World solar challenge shakes up 2025 agenda

The world’s longest running solar car race is to overhaul its rulebook and increase the difficulty of the challenge.

The World Solar Challenge is a two-yearly event that pitches custom made solar cars against each other in a ‘race’ over more than 3,000km between Darwin and Adelaide in Australia, with only solar energy to power the vehicles.

The event is an early pioneer of alternative fuel transport and marks its 17th edition in 2025.

Chief among the changes is a decision to bring the event forward to the end of August – Australia’s winter – where solar exposure from the Darwin start line will be about three-quarters of the October average, and even less when they arrive in Adelaide.

It’s a change that will almost certainly result in slower competition times.

Event organisers have confirmed specifications for the flagship ‘Challenger’ category – where designers aim for single-seater, ultralight vehicles, will be afforded a greater solar capture opportunity at the expense of lower battery capacity.
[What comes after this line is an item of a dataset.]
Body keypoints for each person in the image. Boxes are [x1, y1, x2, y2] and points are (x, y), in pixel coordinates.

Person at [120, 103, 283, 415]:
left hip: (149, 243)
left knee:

“This change encourages strategic energy management aligning with real-world challenges facing everyday providers who juggle supply and demand gaps between power availability versus power use,” says the event’s director Chris Selwood.
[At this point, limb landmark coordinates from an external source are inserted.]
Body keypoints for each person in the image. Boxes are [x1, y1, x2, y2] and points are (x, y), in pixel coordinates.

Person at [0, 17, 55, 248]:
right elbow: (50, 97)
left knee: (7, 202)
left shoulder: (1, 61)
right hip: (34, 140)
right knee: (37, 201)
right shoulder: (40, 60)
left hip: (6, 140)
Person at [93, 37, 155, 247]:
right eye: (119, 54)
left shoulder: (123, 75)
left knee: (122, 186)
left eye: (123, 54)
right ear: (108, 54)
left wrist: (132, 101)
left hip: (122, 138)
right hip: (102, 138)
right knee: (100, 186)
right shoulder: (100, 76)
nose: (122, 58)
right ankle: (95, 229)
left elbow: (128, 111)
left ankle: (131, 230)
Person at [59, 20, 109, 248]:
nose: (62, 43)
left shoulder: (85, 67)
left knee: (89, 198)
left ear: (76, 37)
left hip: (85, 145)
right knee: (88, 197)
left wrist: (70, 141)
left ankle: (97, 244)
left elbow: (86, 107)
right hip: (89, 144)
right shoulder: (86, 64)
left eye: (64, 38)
The ‘Cruiser’ class, which was designed to attract showroom-style designs that could carry multiple passengers, will also have its rules relaxed after all competitors failed to reach the finish line in 2023 due to strong headwinds.
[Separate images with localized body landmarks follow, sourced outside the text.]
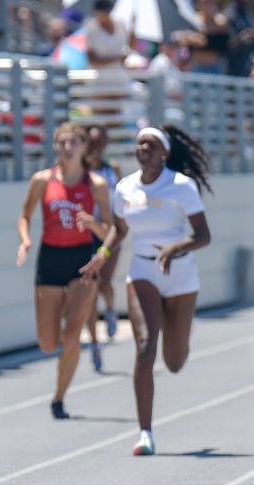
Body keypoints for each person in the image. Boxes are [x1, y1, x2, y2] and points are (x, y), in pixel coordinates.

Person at [81, 125, 212, 456]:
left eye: (151, 145)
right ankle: (145, 433)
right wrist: (103, 254)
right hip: (142, 271)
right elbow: (119, 228)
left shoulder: (181, 186)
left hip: (179, 274)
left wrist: (174, 248)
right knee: (144, 346)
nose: (143, 149)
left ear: (164, 153)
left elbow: (203, 235)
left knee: (175, 362)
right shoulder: (125, 187)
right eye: (140, 144)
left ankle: (182, 329)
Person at [16, 123, 112, 419]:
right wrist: (25, 239)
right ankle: (66, 349)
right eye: (62, 143)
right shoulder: (42, 180)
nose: (67, 148)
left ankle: (58, 398)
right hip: (50, 259)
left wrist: (93, 225)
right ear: (55, 146)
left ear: (83, 148)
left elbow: (110, 231)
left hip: (82, 261)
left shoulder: (95, 184)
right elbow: (24, 215)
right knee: (48, 343)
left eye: (73, 143)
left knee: (72, 335)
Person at [83, 123, 123, 371]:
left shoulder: (112, 169)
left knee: (104, 282)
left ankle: (109, 310)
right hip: (86, 236)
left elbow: (123, 200)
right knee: (89, 289)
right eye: (92, 141)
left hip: (108, 236)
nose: (96, 146)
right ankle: (95, 343)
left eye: (101, 141)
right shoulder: (81, 171)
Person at [84, 0, 129, 73]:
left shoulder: (120, 24)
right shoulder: (91, 29)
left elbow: (130, 46)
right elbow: (92, 60)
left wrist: (134, 26)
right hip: (99, 74)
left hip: (119, 73)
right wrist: (117, 59)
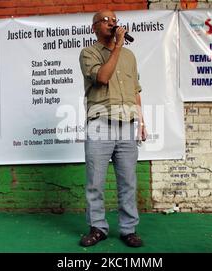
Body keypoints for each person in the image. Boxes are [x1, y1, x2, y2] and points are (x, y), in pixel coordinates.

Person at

It will be treated as a ‘single stage’ race between Darwin and Adelaide (the class had previously been broken up into compulsory time points). The event will continue to award points for design and sustainability to determine the overall category winner.

A new demonstration class will also be introduced in 2025 for designers to consider other forms of solar-based transportation. It’s a response to the availability of other emerging technologies in transport and to “showcase prospective ideas, technology, and renewables”.

It’s also a category that may help encourage leading teams to stick with the event. The Netherlands-based Eindhoven University of Technology team won the Cruiser class three times before opting out of the most recent event, instead building an off-road solar vehicle to drive through the Sahara Desert.

The UNSW team ‘Sunswift Racing’ had also indicated it was likely to step away from solar car racing unless regulations were freed up. It plans to build a hybrid solar-hydrogen car to be raced at Le Mans.